O presidente Lula definiu a imagem que será utilizada nas urnas eletrônicas para o pleito de 2026, optando por uma fotografia em que aparece usando um chapéu. A escolha marca a primeira vez que o petista utiliza o acessório em sua foto oficial desde a eleição presidencial de 1989. O uso do item ocorre por recomendação médica, após a remoção de uma lesão de câncer de pele no couro cabeludo realizada em abril deste ano.

Regras do TSE e precedentes judiciais

A Resolução nº 23.609 de 2019, do Tribunal Superior Eleitoral (TSE), veda a presença de adornos ou elementos cênicos nas fotos dos candidatos. A norma visa garantir que a imagem não contenha propaganda eleitoral nem dificulte a identificação do candidato pelo eleitor. Questionado sobre a foto do presidente, o TSE informou que não se manifesta sobre casos concretos, limitando-se a citar a referida regra.

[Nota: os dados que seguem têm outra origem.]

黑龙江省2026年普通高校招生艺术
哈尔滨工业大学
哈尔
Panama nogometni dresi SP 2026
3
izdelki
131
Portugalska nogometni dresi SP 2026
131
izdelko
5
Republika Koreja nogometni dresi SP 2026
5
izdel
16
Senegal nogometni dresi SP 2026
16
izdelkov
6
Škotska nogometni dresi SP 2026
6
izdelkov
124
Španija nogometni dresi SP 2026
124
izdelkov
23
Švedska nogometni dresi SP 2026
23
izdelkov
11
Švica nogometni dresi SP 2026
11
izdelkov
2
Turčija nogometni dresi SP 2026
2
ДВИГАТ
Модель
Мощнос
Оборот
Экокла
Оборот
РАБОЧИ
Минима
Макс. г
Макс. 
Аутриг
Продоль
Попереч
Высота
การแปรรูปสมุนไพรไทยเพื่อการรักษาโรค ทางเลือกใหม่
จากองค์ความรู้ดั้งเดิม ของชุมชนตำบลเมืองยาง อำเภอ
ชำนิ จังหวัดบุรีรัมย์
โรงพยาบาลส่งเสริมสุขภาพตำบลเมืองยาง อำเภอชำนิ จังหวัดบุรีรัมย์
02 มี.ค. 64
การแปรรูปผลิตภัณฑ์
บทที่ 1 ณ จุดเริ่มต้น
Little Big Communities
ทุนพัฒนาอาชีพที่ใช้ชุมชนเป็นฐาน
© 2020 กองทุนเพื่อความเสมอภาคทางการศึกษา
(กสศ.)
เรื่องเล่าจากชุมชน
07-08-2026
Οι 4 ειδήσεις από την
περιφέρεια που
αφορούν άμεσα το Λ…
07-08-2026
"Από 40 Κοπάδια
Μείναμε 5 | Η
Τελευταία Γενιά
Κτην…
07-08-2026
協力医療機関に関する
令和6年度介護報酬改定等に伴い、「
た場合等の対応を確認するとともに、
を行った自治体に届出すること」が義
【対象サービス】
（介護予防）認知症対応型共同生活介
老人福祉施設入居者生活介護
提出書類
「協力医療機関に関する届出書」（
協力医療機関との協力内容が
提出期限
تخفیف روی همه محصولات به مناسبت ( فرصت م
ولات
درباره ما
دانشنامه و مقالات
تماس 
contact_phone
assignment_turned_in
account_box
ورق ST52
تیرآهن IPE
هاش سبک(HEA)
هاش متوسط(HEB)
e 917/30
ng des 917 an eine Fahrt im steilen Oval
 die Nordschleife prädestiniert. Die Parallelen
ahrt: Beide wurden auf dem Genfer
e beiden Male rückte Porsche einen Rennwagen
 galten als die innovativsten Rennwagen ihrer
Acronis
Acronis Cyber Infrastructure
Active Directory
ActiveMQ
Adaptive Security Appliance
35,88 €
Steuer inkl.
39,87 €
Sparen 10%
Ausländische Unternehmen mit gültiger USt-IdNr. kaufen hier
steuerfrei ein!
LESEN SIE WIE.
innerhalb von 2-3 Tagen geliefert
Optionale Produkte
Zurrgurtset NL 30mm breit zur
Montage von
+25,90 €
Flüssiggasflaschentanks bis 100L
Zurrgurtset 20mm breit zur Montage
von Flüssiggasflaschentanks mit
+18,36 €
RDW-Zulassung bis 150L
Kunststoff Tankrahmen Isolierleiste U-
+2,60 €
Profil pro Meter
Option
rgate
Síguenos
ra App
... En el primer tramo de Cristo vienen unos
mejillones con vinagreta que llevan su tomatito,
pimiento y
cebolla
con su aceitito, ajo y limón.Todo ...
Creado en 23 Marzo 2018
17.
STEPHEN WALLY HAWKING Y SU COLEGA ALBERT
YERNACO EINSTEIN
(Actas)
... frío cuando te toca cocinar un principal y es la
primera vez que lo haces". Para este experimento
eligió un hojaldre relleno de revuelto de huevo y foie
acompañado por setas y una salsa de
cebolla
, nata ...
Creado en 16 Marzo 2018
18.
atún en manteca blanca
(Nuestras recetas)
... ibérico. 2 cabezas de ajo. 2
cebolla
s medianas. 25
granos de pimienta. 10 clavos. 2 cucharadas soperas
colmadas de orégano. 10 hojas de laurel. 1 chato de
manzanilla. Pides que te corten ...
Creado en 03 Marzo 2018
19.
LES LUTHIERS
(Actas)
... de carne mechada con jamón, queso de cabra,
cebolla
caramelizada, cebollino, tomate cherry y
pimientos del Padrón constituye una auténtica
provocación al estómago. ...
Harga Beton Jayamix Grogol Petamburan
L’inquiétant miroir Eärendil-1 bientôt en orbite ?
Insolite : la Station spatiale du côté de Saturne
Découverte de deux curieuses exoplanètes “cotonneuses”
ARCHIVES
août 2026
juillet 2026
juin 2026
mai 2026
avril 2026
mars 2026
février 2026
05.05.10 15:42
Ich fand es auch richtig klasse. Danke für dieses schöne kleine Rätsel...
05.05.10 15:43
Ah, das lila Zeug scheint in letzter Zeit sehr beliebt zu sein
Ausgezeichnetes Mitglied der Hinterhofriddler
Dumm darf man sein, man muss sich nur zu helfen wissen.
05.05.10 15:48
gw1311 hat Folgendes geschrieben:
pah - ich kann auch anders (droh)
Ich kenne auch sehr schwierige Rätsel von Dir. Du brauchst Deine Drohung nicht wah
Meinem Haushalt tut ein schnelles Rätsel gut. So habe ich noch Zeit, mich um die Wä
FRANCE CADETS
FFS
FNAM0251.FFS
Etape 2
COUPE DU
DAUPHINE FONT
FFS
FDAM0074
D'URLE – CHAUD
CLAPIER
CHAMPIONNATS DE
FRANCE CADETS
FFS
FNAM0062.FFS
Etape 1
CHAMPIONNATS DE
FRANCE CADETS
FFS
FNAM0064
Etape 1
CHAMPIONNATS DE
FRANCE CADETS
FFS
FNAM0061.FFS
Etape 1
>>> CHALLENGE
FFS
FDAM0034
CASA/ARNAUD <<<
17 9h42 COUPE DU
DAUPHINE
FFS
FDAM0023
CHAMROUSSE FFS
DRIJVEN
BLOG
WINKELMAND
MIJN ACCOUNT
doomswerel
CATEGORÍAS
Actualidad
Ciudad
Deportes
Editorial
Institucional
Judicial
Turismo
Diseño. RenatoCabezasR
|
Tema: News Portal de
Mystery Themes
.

Apesar da proibição geral, a Justiça Eleitoral possui precedentes que autorizam o uso de acessórios na cabeça quando estes são vinculados à identidade do candidato:

  • Eleições 2022: O TSE reverteu uma decisão do Tribunal Regional Eleitoral de São Paulo para permitir que o candidato a deputado federal Douglas Belchior utilizasse boné, sob a justificativa de que o item representava uma característica sociocultural do político.
  • Eleições 2024: A Justiça Eleitoral do Paraná validou a foto do candidato a vereador em Quitandinha, Luiz Antônio Nascimento, por entender que o uso do boné era a forma como ele era reconhecido publicamente, não prejudicando a identificação.

Divergências jurídicas sobre a imagem

A aplicação dessas normas ao caso do presidente divide opiniões entre juristas especializados em direito eleitoral. A advogada Emma Roberta Bueno argumenta que a imagem respeita a resolução de 2019, pois a foto é frontal e utiliza trajes adequados. Para a jurista, a frequência com que Lula tem aparecido com o chapéu em eventos públicos nos últimos meses transformou o acessório em um elemento de identificação perante o eleitorado, alinhando-se à jurisprudência de reconhecimento visual.

Por outro lado, o advogado Alberto Rollo sustenta que a foto pode ser contestada no TSE, dado que a norma proíbe explicitamente enfeites e adornos. Rollo argumenta que o chapéu não pode ser considerado parte da identidade visual histórica de Lula, diferentemente do caso de Belchior, em que o boné estava ligado a um segmento sociocultural específico. Para o advogado, o fato de o acessório ter sido adotado recentemente descaracteriza a fundamentação de manifestação cultural.